**选定文本**
—————
【leetcode】Data Stream as Disjoint Intervals

题目链接：https://leetcode.com/problems/data-stream-as-disjoint-intervals/

Given a data stream input of non-negative integers a1, a2, ..., an, ..., summarize the numbers seen so far as a list of disjoint intervals.

For example, suppose the integers from the data stream are 1, 3, 7, 2, 6, ..., then the summary will be:

[1, 1]
[1, 1], [3, 3]
[1, 1], [3, 3], [7, 7]
[1, 3], [7, 7]
[1, 3], [6, 7]

Follow up:

What if there are lots of merges and the number of disjoint intervals are small compared to the data stream's size?

思路：

建立一棵二叉搜索树，树的节点值用interval表示，其实就是类似于“区间树”节点值是个区间，这些区间不相交。建立树之后中序遍历输出结果。

插入的过程较为麻烦，插入需要考虑一个节点的两端点，情况较多，具体见代码注释。

插入时间复杂度为O(logn)。如果不用二查搜索树，直接用list做也可以，时间复杂度为O(n)，leetcode也能ac。
—————
**所示材料**

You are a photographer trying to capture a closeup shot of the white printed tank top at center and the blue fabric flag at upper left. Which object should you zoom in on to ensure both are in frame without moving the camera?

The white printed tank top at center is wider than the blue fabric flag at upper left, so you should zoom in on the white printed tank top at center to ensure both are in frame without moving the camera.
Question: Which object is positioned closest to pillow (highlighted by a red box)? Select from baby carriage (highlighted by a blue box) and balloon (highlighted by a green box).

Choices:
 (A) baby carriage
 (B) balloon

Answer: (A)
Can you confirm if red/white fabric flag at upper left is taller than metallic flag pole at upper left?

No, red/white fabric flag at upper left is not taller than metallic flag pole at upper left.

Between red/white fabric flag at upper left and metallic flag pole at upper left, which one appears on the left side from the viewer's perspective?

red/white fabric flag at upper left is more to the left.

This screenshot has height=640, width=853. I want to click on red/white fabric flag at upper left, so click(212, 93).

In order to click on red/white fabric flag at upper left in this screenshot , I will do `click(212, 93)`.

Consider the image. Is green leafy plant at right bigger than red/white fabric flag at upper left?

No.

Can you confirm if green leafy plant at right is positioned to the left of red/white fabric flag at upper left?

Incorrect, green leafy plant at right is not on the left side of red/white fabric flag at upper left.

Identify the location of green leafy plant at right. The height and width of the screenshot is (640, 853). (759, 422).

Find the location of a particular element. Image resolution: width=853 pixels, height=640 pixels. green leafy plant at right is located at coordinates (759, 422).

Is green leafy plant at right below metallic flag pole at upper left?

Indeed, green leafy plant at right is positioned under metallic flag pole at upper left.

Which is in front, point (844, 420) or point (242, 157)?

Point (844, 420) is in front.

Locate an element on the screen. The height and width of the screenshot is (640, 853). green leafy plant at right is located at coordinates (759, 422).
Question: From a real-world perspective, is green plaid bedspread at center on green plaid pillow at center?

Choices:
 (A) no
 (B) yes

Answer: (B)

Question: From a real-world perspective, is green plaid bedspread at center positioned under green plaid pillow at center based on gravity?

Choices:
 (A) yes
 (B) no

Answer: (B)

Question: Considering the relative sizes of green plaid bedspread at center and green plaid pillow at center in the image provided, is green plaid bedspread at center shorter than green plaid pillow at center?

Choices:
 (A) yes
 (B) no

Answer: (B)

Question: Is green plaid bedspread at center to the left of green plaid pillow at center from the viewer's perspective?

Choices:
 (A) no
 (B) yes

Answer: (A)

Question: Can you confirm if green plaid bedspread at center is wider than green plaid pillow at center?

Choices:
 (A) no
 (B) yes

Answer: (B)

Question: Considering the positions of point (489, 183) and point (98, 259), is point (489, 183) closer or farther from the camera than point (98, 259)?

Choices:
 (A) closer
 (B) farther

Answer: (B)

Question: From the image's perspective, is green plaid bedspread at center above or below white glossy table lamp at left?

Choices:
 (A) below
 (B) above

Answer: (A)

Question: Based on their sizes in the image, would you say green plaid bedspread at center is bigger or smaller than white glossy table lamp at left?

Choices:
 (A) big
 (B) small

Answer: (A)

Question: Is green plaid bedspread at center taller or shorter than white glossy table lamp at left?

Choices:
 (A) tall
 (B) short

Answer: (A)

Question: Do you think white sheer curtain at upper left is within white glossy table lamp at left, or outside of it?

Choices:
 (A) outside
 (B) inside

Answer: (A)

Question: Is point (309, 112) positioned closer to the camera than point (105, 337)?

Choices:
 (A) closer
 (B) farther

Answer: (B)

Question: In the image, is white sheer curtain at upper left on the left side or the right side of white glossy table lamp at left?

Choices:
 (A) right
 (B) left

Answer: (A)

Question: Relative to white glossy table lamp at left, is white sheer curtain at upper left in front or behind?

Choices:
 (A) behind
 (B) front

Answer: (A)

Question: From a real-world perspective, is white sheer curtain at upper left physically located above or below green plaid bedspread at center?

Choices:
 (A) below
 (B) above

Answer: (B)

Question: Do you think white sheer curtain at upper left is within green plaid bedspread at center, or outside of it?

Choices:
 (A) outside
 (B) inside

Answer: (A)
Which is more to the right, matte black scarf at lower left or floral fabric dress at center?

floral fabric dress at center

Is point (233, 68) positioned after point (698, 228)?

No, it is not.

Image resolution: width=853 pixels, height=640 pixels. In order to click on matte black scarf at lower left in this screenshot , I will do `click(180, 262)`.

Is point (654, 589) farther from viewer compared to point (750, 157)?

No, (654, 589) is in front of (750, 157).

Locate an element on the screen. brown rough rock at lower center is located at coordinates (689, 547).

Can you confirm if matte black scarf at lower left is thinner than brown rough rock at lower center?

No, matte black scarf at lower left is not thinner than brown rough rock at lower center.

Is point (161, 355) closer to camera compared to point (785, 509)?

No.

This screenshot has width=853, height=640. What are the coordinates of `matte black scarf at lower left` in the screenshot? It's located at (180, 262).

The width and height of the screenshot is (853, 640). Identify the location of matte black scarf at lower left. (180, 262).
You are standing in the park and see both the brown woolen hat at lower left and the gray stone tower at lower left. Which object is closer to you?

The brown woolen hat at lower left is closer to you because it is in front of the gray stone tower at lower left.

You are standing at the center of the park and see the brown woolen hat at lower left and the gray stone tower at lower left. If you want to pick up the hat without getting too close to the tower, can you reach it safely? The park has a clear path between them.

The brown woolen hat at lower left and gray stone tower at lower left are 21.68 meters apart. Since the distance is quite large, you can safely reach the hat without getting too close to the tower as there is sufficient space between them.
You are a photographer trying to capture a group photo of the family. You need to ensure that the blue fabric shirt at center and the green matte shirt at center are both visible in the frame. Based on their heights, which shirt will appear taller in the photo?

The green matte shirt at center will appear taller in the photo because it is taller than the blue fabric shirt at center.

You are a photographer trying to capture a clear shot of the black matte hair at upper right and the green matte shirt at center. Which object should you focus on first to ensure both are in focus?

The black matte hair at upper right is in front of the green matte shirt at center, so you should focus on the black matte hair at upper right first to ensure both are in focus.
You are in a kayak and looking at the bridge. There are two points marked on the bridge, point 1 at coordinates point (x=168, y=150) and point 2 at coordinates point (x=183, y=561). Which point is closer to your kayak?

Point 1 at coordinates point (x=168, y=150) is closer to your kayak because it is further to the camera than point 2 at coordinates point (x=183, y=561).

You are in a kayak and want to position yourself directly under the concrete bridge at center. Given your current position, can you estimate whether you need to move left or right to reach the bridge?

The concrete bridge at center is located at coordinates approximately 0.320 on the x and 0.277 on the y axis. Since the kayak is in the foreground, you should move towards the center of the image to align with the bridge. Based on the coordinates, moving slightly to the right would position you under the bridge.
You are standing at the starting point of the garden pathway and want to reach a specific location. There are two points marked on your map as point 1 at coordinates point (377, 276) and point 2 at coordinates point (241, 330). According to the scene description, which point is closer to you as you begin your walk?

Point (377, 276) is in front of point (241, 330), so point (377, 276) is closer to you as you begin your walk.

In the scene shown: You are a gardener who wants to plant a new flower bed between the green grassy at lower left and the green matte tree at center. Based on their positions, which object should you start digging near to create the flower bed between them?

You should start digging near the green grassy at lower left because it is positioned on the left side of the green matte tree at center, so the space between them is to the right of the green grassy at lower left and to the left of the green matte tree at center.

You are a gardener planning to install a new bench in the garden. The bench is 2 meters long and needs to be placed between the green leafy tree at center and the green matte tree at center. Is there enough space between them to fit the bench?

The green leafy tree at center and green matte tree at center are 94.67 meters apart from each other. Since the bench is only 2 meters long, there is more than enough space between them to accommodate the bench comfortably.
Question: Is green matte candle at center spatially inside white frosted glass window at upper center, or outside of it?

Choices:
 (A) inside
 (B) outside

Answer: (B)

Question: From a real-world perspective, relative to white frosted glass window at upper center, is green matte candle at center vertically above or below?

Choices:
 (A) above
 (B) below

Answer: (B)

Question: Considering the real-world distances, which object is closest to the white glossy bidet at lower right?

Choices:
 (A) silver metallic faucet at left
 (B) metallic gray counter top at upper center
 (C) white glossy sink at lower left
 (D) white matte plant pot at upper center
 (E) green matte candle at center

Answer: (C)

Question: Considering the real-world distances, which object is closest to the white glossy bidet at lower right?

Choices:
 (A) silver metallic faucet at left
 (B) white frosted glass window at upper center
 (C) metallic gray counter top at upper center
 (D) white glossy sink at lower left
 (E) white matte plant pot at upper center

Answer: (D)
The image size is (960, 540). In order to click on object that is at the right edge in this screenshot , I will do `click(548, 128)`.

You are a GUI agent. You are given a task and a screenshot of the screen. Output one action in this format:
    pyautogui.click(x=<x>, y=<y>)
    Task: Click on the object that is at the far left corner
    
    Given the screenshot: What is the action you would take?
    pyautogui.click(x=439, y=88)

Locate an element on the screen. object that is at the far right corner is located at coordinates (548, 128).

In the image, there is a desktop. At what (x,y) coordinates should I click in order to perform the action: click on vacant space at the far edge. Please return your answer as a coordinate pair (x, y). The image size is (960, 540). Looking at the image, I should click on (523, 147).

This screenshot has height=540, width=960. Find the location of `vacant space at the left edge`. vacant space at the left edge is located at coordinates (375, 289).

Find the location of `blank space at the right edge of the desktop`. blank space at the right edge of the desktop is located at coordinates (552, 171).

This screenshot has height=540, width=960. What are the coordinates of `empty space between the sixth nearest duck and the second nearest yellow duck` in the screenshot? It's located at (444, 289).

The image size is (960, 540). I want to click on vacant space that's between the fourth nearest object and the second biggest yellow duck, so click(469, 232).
—————
**任务要求 1**
请将选定文本中从“What if there”开始、一直到“插入的过程较为麻烦，插入需要考虑一个节点的两端点，情况较多，具体见代码注释。”为止的部分原样照抄一遍。
**任务要求 2**
根据选定文本，插入过程为什么较为麻烦？请用一到三句话说明。

**你的解答 1**
What if there are lots of merges and the number of disjoint intervals are small compared to the data stream's size?

思路：

建立一棵二叉搜索树，树的节点值用interval表示，其实就是类似于“区间树”节点值是个区间，这些区间不相交。建立树之后中序遍历输出结果。

插入的过程较为麻烦，插入需要考虑一个节点的两端点，情况较多，具体见代码注释。

**你的解答 2**
因为插入时需要考虑一个节点的两个端点，要处理的情况较多。